- _REQUIREMENT_
Edit the lines below so that "Нордика" becomes "Скандика" wherever it occurs, keeping everything else the same. Omit the pictures from your answer.

- _RECORDS TO USE_

==*==

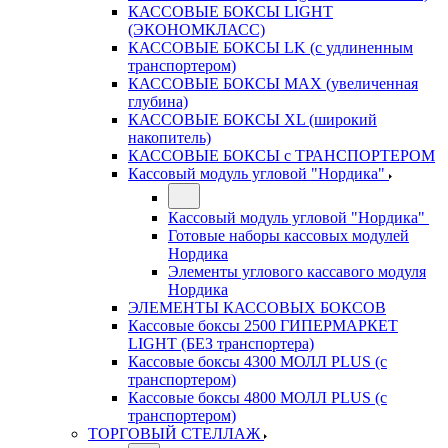
КАССОВЫЕ БОКСЫ LIGHT
(ЭКОНОМКЛАСС)
КАССОВЫЕ БОКСЫ LK (с удлиненным
транспортером)
КАССОВЫЕ БОКСЫ MAX (увеличенная
глубина)
КАССОВЫЕ БОКСЫ XL (широкий
накопитель)
КАССОВЫЕ БОКСЫ с ТРАНСПОРТЕРОМ
Кассовый модуль угловой "Нордика"
Кассовый модуль угловой "Нордика"
Готовые наборы кассовых модулей
Нордика
Элементы углового кассавого модуля
Нордика
ЭЛЕМЕНТЫ КАССОВЫХ БОКСОВ
Кассовые боксы 2500 ГИПЕРМАРКЕТ
LIGHT (БЕЗ транспортера)
Кассовые боксы 4300 МОЛЛ PLUS (с
транспортером)
Кассовые боксы 4800 МОЛЛ PLUS (с
транспортером)
ТОРГОВЫЙ СТЕЛЛАЖ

==*==

- _THE COMPLETED TASK_
КАССОВЫЕ БОКСЫ LIGHT
(ЭКОНОМКЛАСС)
КАССОВЫЕ БОКСЫ LK (с удлиненным
транспортером)
КАССОВЫЕ БОКСЫ MAX (увеличенная
глубина)
КАССОВЫЕ БОКСЫ XL (широкий
накопитель)
КАССОВЫЕ БОКСЫ с ТРАНСПОРТЕРОМ
Кассовый модуль угловой "Скандика"
Кассовый модуль угловой "Скандика"
Готовые наборы кассовых модулей
Скандика
Элементы углового кассавого модуля
Скандика
ЭЛЕМЕНТЫ КАССОВЫХ БОКСОВ
Кассовые боксы 2500 ГИПЕРМАРКЕТ
LIGHT (БЕЗ транспортера)
Кассовые боксы 4300 МОЛЛ PLUS (с
транспортером)
Кассовые боксы 4800 МОЛЛ PLUS (с
транспортером)
ТОРГОВЫЙ СТЕЛЛАЖ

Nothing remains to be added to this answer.